▶ DATASET EXTRACT

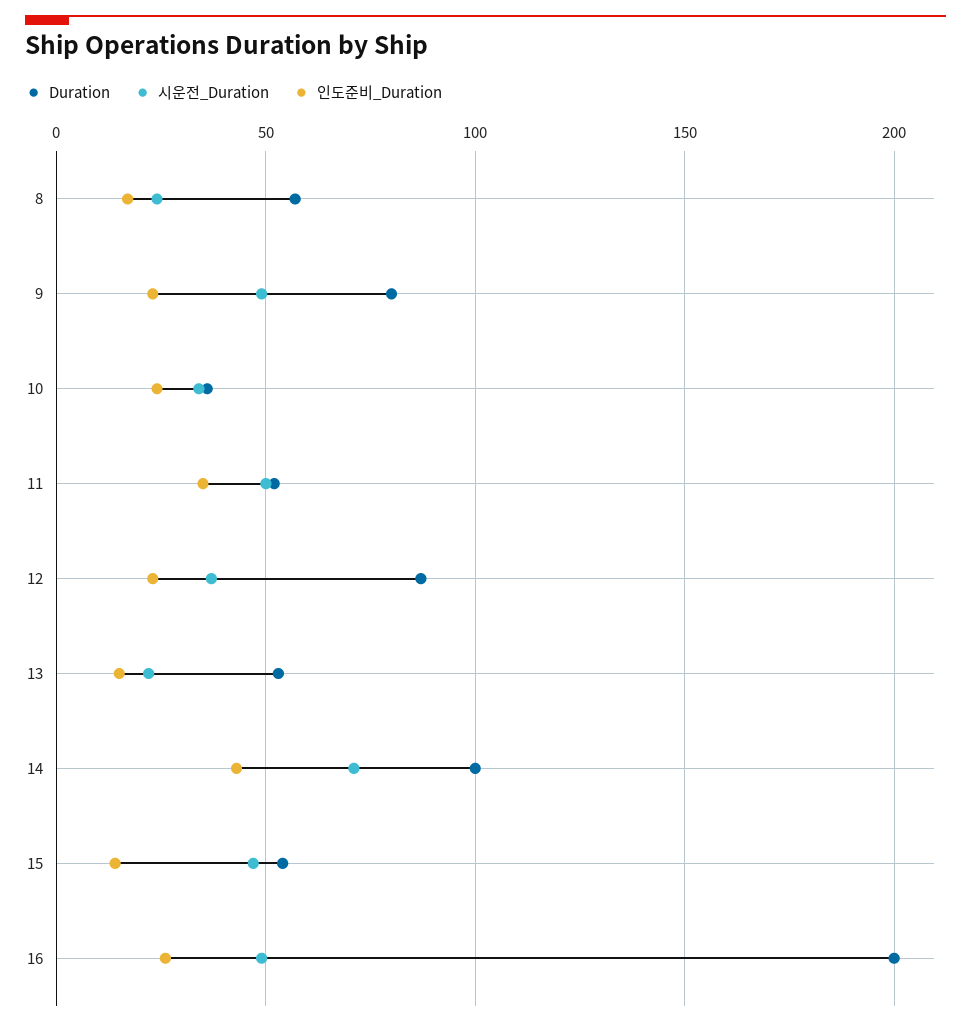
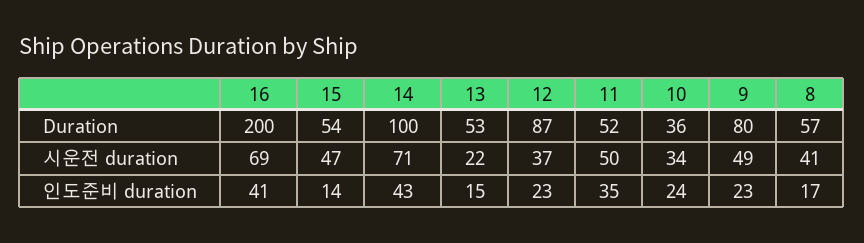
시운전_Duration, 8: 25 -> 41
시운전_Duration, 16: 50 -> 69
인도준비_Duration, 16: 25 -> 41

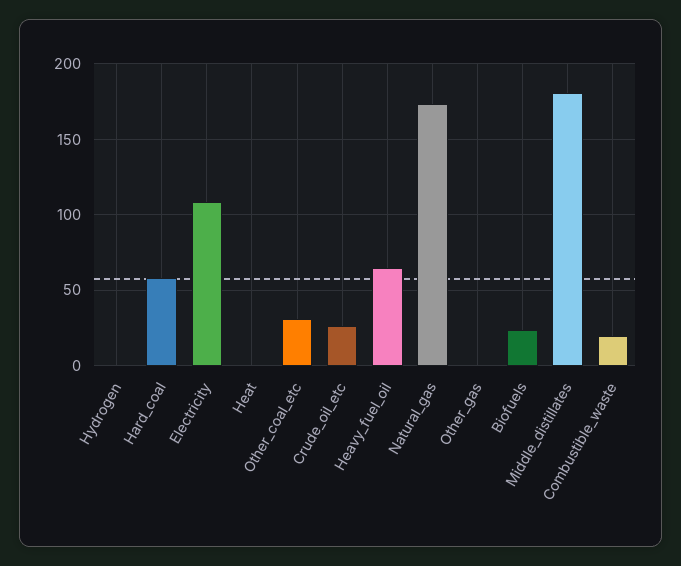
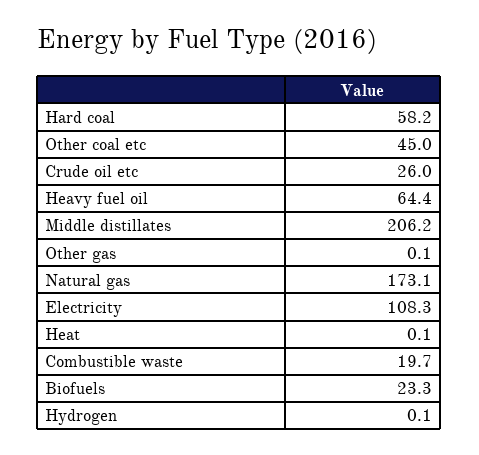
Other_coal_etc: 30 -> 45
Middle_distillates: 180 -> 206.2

▶ JOB ITEM
An exact copy of the records above is needed, free of pictures.

▶ EXPECTED OUTPUT
시운전_Duration, 8: 25 -> 41
시운전_Duration, 16: 50 -> 69
인도준비_Duration, 16: 25 -> 41

Other_coal_etc: 30 -> 45
Middle_distillates: 180 -> 206.2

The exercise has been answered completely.